Into Damaraland


It was another cool start in Puros thanks to that sea fog – and tantalising that the Skeleton Coast is just a hop and a jump away but we have a few more days of mountains before we get there. We heard a hyena yipping before dawn and then the birds took over again. We had to cross the foot-and-mouth vet fence again today which meant we weren’t allowed to have any meat with us. A good excuse for bacon sarnies for breakfast before packing up the tents and off.

 

We’ve got quite efficient at it now, and were off by nine. Which seems to be our time for being off by…

 

The road out of Puros is a straight shot across pale desert sand and felt like we were driving across the Sahara. Then it hits the gullies and ridges of the floodplain and we were again twisting between little trees and jolting into dry riverbeds in a broad valley with stunning craggy mountains either side of us. Here and there were goat pens and white goats like snowflakes scattered through the distant bush. The sun lit up the yellow-green leaves of the bushes either side of the road, bright against the rust-coloured rock.
The mountains never got any less impressive and it felt we were driving through a magnified version of Monument Valley all day. At one point we crossed an enormous flat plain on a deep red sand road, and at around lunchtime we emerged from our Kaokoland adventure into Sesfontein. It’s a small community of one room huts with thatched roofs, some of which are shops advertising “Hairdressing” and “Tyres Repaired”. It has a couple of shebeens and a small general store with people shooting the breeze outside like in small towns everywhere. We we were looking for the old German Fort and had to resort to the satnav to find it, because it was only signposted for people coming up from the south. I’m not sure that many people come from the wilds of Kaokoland.
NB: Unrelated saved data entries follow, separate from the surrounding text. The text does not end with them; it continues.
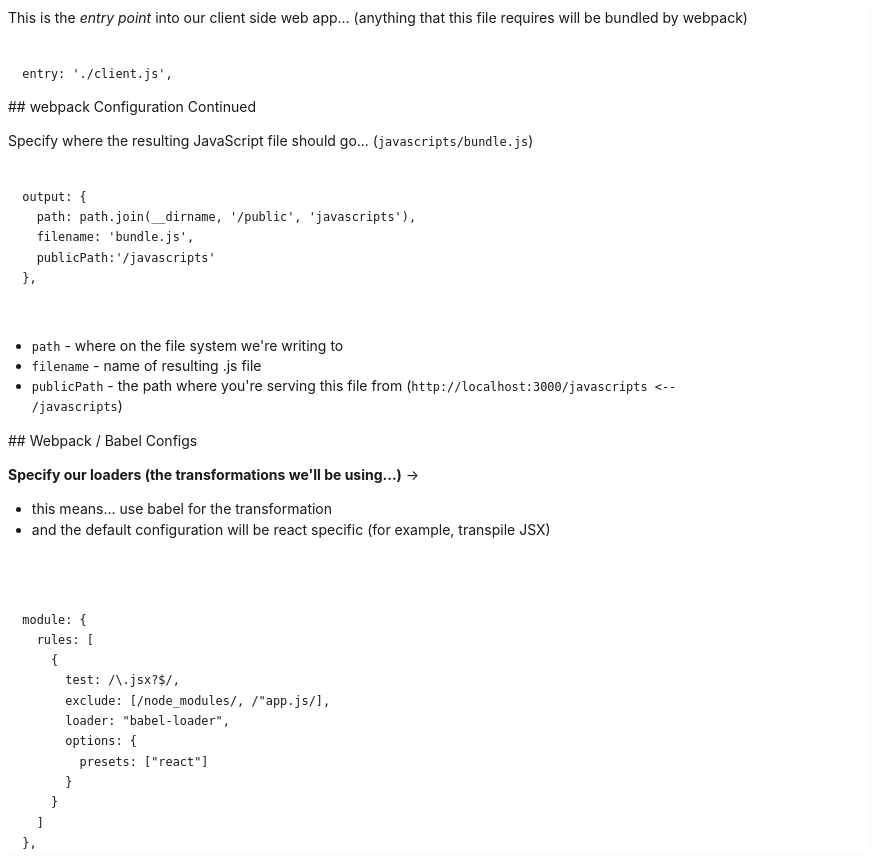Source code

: This is the _entry point_ into our client side web app... (anything that this file requires will be bundled by webpack)

<pre><code data-trim contenteditable>
  entry: './client.js',
</code></pre>
</section>

<section markdown="block">
## webpack Configuration Continued

Specify where the resulting JavaScript file should go... (<code>javascripts/bundle.js</code>)

<pre><code data-trim contenteditable>
  output: {
    path: path.join(__dirname, '/public', 'javascripts'),
    filename: 'bundle.js',
    publicPath:'/javascripts'
  },
</code></pre>

<br>

* <code>path</code> - where on the file system we're writing to 
* <code>filename</code> - name of resulting .js file
* <code>publicPath</code> - the path where you're serving this file from (<code>http://localhost:3000/javascripts <-- /javascripts</code>)

</section>

<section markdown="block">
## Webpack / Babel Configs

__Specify our loaders (the transformations we'll be using...)__ &rarr;

* this means... use babel for the transformation
* and the default configuration will be react specific (for example, transpile JSX)

<br>

<pre><code data-trim contenteditable>
  module: {
    rules: [
      {
        test: /\.jsx?$/,
        exclude: [/node_modules/, /"app.js/],
        loader: "babel-loader",
        options: {
          presets: ["react"]
        }
      }
    ]
  },
</code></pre>
</section>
It was worth the search though because it is a pretty little place, filled with palm trees planted by the German soldiers based there a hundred years ago.
It is now a lodge and prettied up somewhat with scarlet bougainvillea and cacti. It felt like a proper oasis and we had lunch there; Greek salads and rock shandies all round.
P and T fell on the chess set with carved African figures for the pieces,and afterwards we walked up the little cemetery for the handful of Germans killed in action there. It must have been a strange and lonely posting, but also a brutal one. Some of the headstones were dated 1908, which was in the final year of the German genocide of the Herero people.
We were on better gravel roads now, fast and smooth and I kept setting off the annoying alarm which beeps when you go over 80kmh on a gravel road, even when the signpost says the top speed is 100. After having been spoiled by days of stunning scenery the landscape was merely interesting and we settled into a couple of podcasts as we hummed along. We came to the vet fence and had the wheels sprayed, the fridge casually searched and our shoes plonked on the disinfectant mat. Barrier up and we were off to Palmwag, which appeared to be little more than a T-junction with two boys playing on road sign. We waved, they waved. Everyone does in Namibia.
Our destination for the night was Grootberg Lodge at the top of the Grootberg Pass, 1540 meters above sea level. The landscape suddenly built again with vast “Inselbergs” all around us; long mountains with flat-tops crowned with cliffs. We rose and fell and rose a bit more, climbing up the side of one of the bergs, the view widening and stretching in great sweeps of rocky valley. It was on an even grander scale than anything we have seen so far. We spent quite a long time looking through the binoculars at an elephant-shaped rock; which turned out to be…an elephant shaped rock.
Grootberg Lodge is reached via a very steep, narrow and bumpy track which is advised only for people who have good 4×4 skills. You can leave your car and they will come down to pick you up, but heck we’d just driven hundreds of K through Kaokoland and we put the truck in low range four wheel drive and up we went. Yup pretty steep but amazing views and we arrived to find all the other guests with 4x4s had done the same thing. Grootberg is one of the only community-owned lodges of its type and is beautifully built of wood and stone right on the lip of the berg. All the chalets have the same view down the valley and are comfortable without being ridiculously fancy.
It was nice to have a proper shower though – and someone else to do the cooking for a night!
While we were having dinner a group of schooolkids came in – probably aged about 11 and up – and sang and danced for us. They sang perfect close-harmony and had great enthusiasm. It was lovely to watch and their teacher explained they were raising money for a school trip to the coast. We were only too happy to contribute.
And so to bed – yes bed! With duvets and pillows and that jaw dropping view.